頭の回転が速い人なら俺以外の誰でもよいはずです。
わざわざ霧沢さんに頼むということは……そういうことですよね。」
黒田は悔しそうに顔をゆがめると、行人の肩に飛び乗った。そして真っ直ぐに行也を見上げる。
「そうじゃ。謝罪と講和を申し出て、それでも駄目なら……どんな手を使っても勝たねばならない。」
「わかりました。でも俺はずっとこの兜と一緒に戦ってきたんです! だから今回も俺がやります!」
拳を強く握りしめ、強いまなざしで黒田を見つめる行也。黒田は金色の目を冷たく光らせた。
「お前は弟を犯罪者の弟にするつもりか? 敵を殺めるかもしれない技を一瞬も迷わずに使えるのか? 今回はその一瞬すら命とりじゃ。
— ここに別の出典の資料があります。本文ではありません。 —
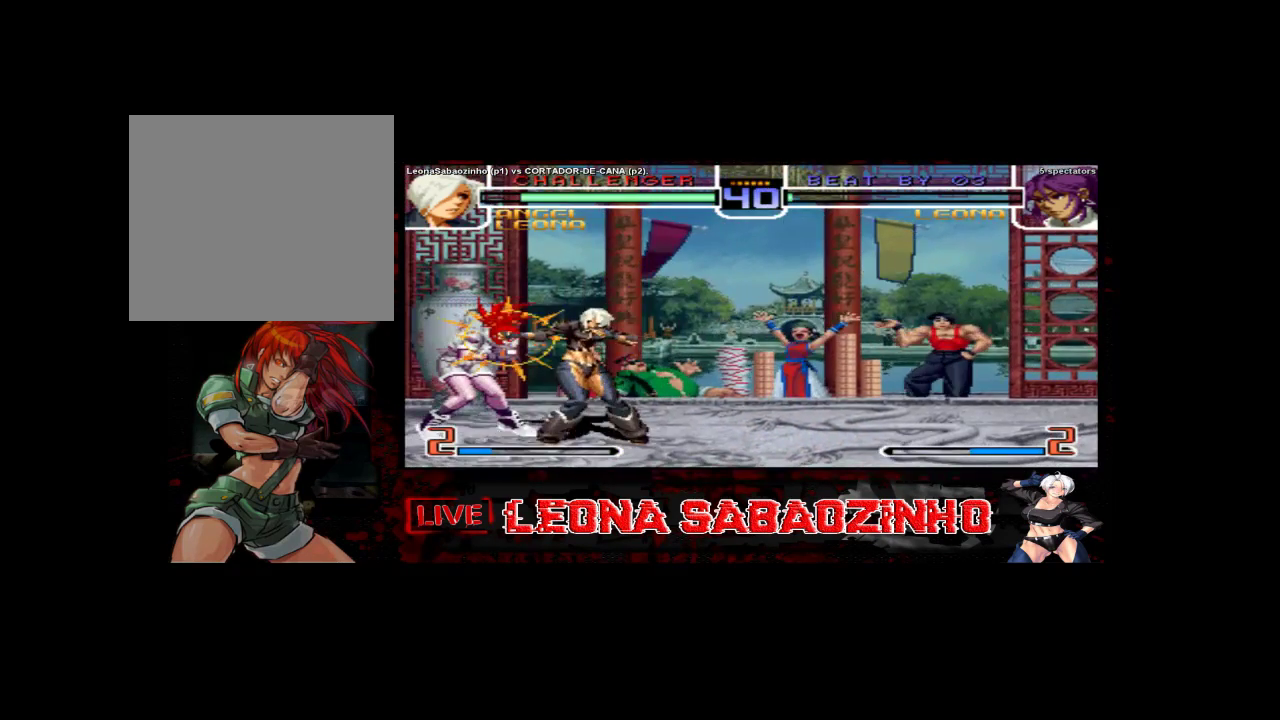
{"dt_ms": 500, "buttons": [], "left_stick": "center", "events": []}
」
俯く行也。黒田は暗く濁った声で言葉を続ける。
「今回は絶対に失敗が出来ない。頭の回転が速い者に任せたいというのは本当じゃ。
一〇八計とレジェンド一〇八計は軍師だけが同時に使えるんじゃが、その効果は知能指数とかに比例するということを自分探しの旅で思い出したんじゃ。
とにかく前も同じことを言ったが、他人の手を汚させたくないとかそんな感情論は捨てろ。
ただひたすらに勝つ方法だけを考えろ。そうでなければ……何も守ることはできん!」
「……わかりました。…申し訳ありません…霧沢さんも……」
白い顔で力なく兜を霧沢へ渡す行也。黒田はそれを見届けると、作戦を早口で述べた。
「……という作戦だ。さあ、変身じゃ!」
七人は頷くと、兜の緒を締めて変身した。
「戦で煌めく千里眼 黒田官兵衛 愉快に暗躍。」
「過激に輝け! 薩摩魂! 島津義弘 気合で参上!」
「気狂いなまでに美しく! 細川忠興 知的に活躍!」
「南蛮文化の風を受け 大友義鎮 夢見て出航!」
「この空に 爪痕残せ 肥前の熊手! 腕が鳴るなり! 龍造寺!」
「時は今 知将が光る 五月晴れ 明智光秀 闇を撃つ!」
「武士道は 死に物狂いといへるなり 鍋島直茂 覚悟を決める!」
「KY戦士! 出陣!」
声を揃えて叫ぶ七人。彼らは闇夜に染まった海上を全速力で駆けていく。
――黒田の予想は的中した。
空の色と同じく真っ暗な海上では。巨大な戦艦が手薬煉引いて行也達を待っていた。